EXERCISE TASKS:
1) Decide whether each statement below agrees with the text on principles of phylogeny. Answer yes or no for each, and quote the words from the text that settle it.
(a) Features can be gained faster than they are lost.
(b) Solar radiation varies by latitude.
(c) The early Cambrian expansion of major phyla is named as the most remarkable example of change after an extinction event.
2) Answer these questions from the text on principles of phylogeny. Put each answer on its own line, marked the same way.
(a) What pigment do albino organisms fail to produce?
(b) In what year was the Copenhagen symposium on the Pogonophora held?
(c) How does the text describe a flagellum?

SOURCE TEXT:
◇ ◇ ◇

Monday, June 17, 2013

EVOLUTION PRINCIPLES

PRINCIPLES OF PHYLOGENY

Phylogeny, the ancestral tree of species, is often difficult to determine when a species has no closely related species.  Molecular phylogeny was thought to be a source of superior answers to the questions of relationships.  That would be true if all genetic material evolved at the same rate.  But different portions of the genome can have different rates of mutation, so can different species, and the rate can be affected by the longevity of individuals.  So other factors have to be considered to improve accuracy of phylogeny.

The path is determined by natural selection.  Selection may maintain a stable species composition for long times when it is well-adapted to stable environmental conditions.  In a variable environment changes may be relatively rapid over a comparable time period.

Features can be lost more rapidly than they are gained.  The formation of a new structure or a biochemical substance is usually due to accumulation of many mutations.  Many accumulated factors must interact in proper sequence to produce the feature.  But one change may disrupt the entire process.  The change may be fatal if it is an essential feature.  An example, albino organisms may result from one of many possible disruptions leading to a failure to produce the melanin pigment.

Complex features are present in some way in ancestral species.  The eye is an excellent example of this principle.  Some one-celled animals had pigment spots near a light sensitive swelling of the basal part of a flagellum.  The flagellum is a thread-like structure that can undulate; it has internal fibrils in a unique pattern common to cilia.  Variations of the fibril pattern occur in the photo-receptors of eyes of all groups of higher animals with eyes.  The eye structure itself shows variation distinguishing major groups.

Genotypic selection is accomplished through phenotypic selection.  Because genes interacting with environmental factors determine the phenotype (the physical expression resulting from that interaction) many seem to think natural selection acts directly on the genotype.  But survival of the individual is dependent on the success of the phenotype.  Consequently, anatomy and other phenotypic expressions are better guides than genes are to evolutionary pathways in many cases.

Factors causing natural selection can be variable or constant.  They can be characteristics of (a) the physical environment, (b) the biotic environment, or (c) the interaction of those factors.  Ice ages come and go.  Solar radiation is relatively constant, but varies greatly by latitude, time of day, and cloud cover.  Microhabitats vary, such as the side of a tree favorable for moss growth.

Extinction events are typically followed by accelerated evolutionary changes among survivors in the post-extinction period.  The early Cambrian expansion of major phyla is the most remarkable example.

Rapidly evolving species may have greater genetic similarity to descendants of slowly evolving ancestral stock species than to more recently evolved sister groups.  The most dramatic example is the pogonophorans that show up in an intermediate position among other more recent deuterostome clusters.  This aspect of evolution can probably not be found in the scientific literature, since I appear to be the only one that knows about the extreme age of pogonophorans and their connecting link position between annelids and deuterostomes.  Some such suggestion may have been made in a 1978 Copenhagen symposium on the Pogonophora before my 1983* presentation to the Am. Soc. of Zoologists.

◇ ◇ ◇

DATASET EXCERPTS:

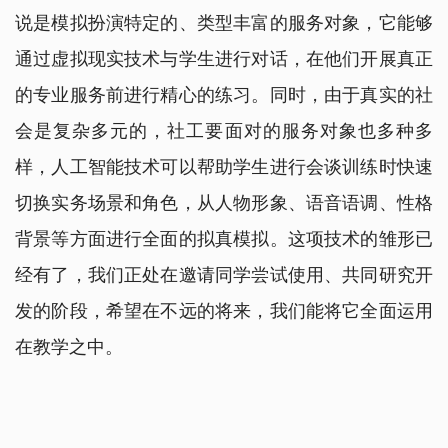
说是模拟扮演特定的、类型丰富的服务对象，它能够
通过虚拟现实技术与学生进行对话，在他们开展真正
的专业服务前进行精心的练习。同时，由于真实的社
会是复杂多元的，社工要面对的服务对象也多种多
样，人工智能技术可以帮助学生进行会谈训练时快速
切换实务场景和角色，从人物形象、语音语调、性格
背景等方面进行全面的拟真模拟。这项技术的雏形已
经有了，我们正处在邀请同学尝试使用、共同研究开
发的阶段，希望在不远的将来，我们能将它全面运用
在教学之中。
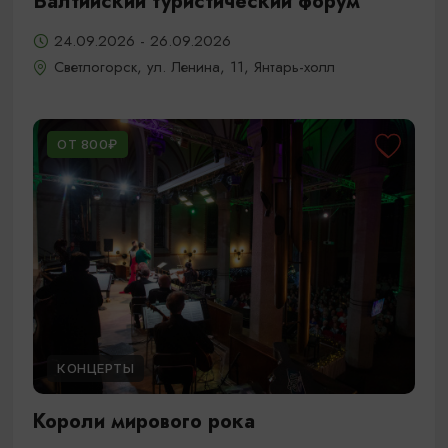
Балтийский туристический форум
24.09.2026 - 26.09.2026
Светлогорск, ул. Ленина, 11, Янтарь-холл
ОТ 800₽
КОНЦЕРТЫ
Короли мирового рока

◇ ◇ ◇

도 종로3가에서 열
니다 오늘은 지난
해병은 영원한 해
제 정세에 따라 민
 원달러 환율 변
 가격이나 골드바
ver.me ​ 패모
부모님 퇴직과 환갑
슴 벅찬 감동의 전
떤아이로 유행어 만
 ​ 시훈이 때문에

◇ ◇ ◇

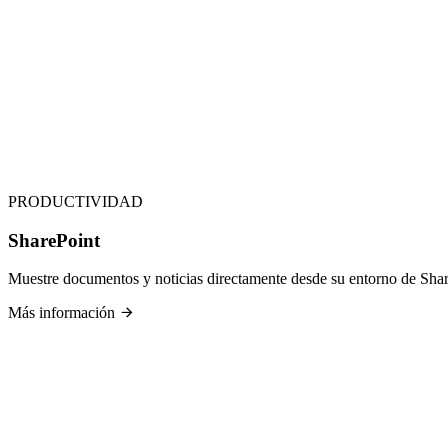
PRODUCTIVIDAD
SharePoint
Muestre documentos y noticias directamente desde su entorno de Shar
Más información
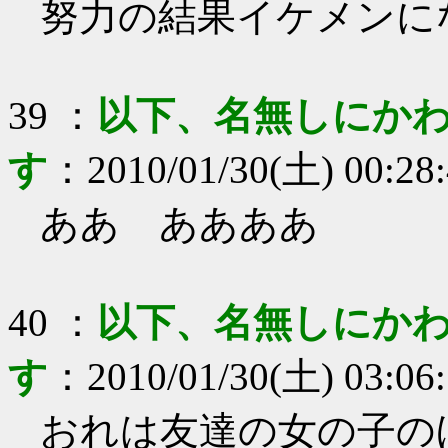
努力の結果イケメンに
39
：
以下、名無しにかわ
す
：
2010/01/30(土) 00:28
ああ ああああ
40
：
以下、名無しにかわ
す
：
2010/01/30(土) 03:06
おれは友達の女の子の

◇ ◇ ◇

EXERCISE RESPONSES:
1)
(a) No: "Features can be lost more rapidly than they are gained."
(b) Yes: "Solar radiation is relatively constant, but varies greatly by latitude, time of day, and cloud cover."
(c) Yes: "The early Cambrian expansion of major phyla is the most remarkable example."

2)
(a) Melanin
(b) 1978
(c) A thread-like structure that can undulate, with internal fibrils in a unique pattern common to cilia